§ **Problem to work on**: Read through the entries below and copy each line where "left" turns up.

§ **Data for processing**:
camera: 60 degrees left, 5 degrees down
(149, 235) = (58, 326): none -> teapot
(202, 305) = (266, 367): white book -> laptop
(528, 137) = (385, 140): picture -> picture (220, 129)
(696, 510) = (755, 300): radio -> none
...
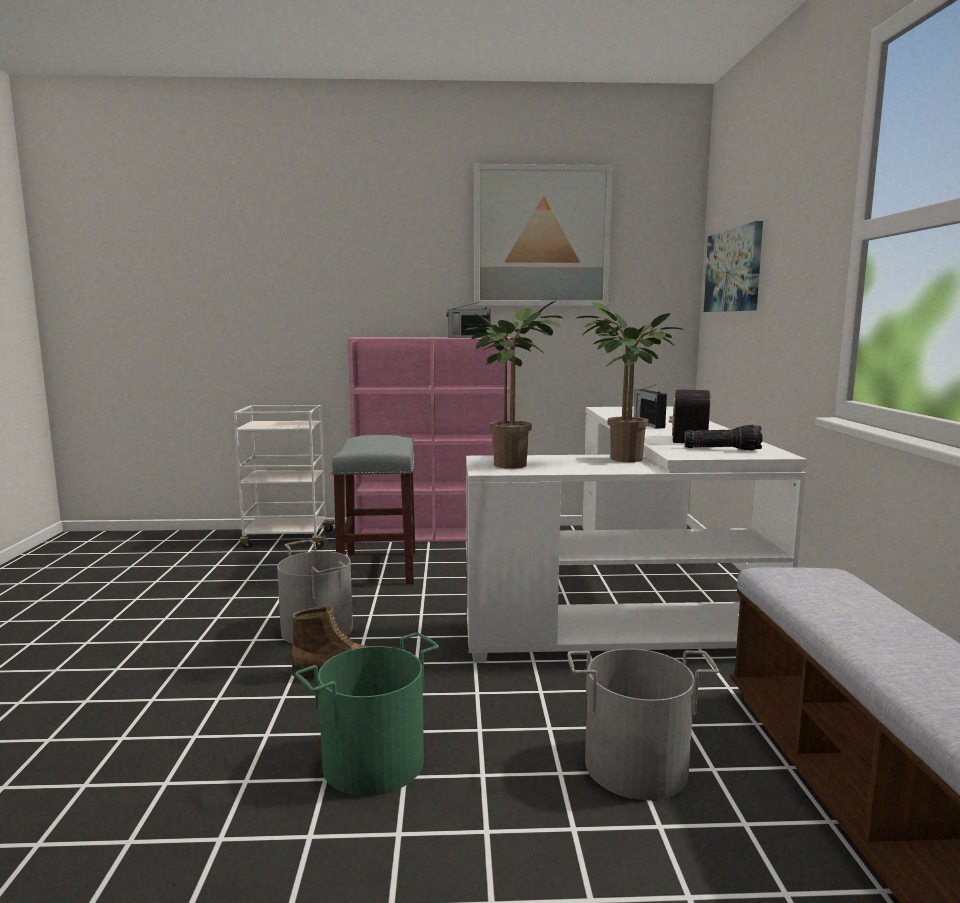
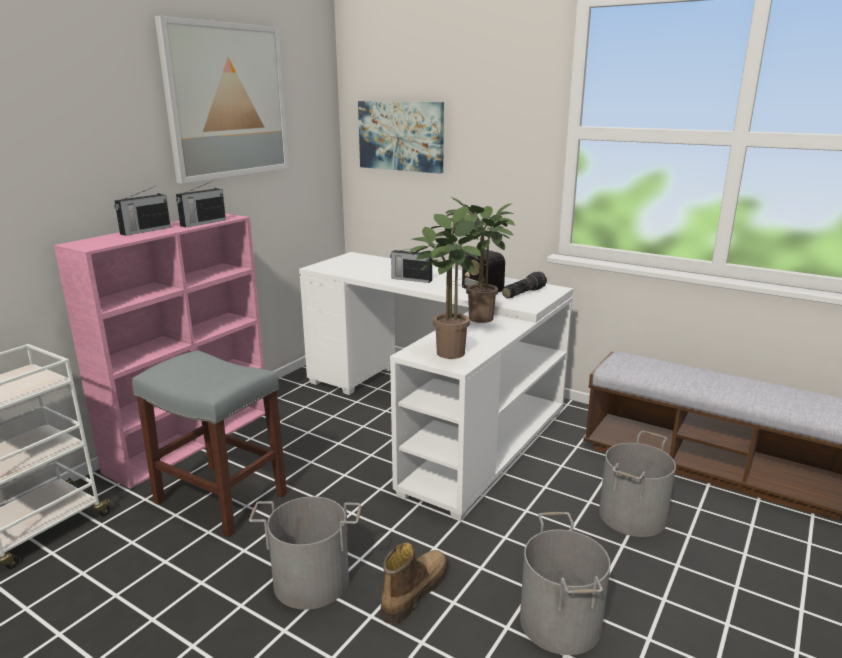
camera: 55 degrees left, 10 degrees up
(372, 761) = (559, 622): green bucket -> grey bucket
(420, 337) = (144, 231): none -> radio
* * *
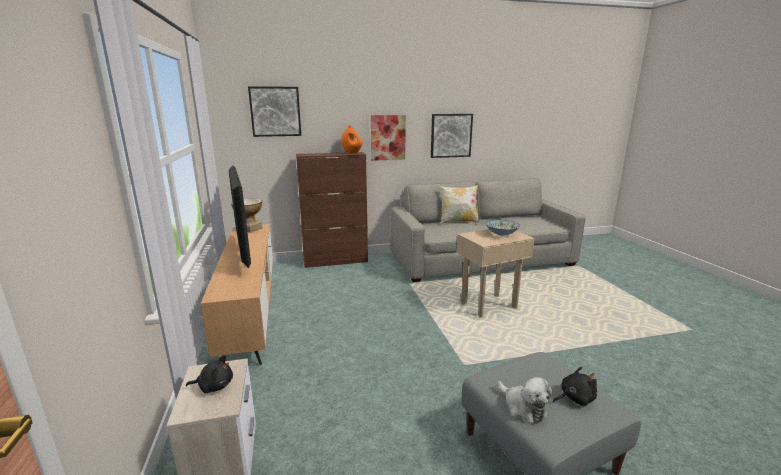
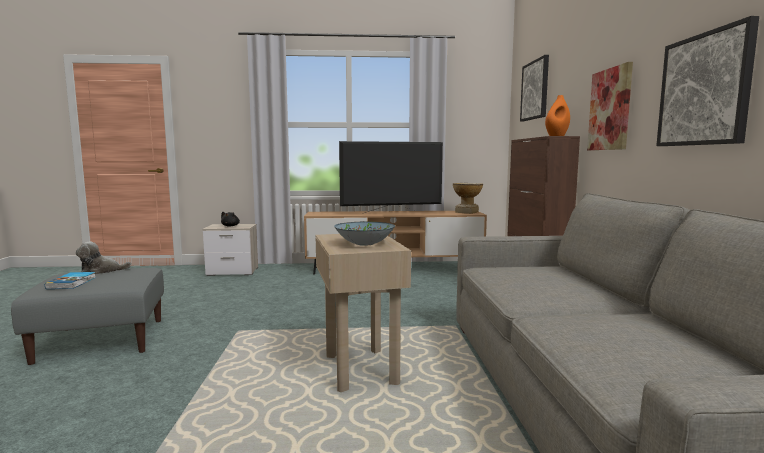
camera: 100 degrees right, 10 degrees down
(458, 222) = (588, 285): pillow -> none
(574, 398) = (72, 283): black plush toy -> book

§ **Written answer**:
camera: 60 degrees left, 5 degrees down
camera: 55 degrees left, 10 degrees up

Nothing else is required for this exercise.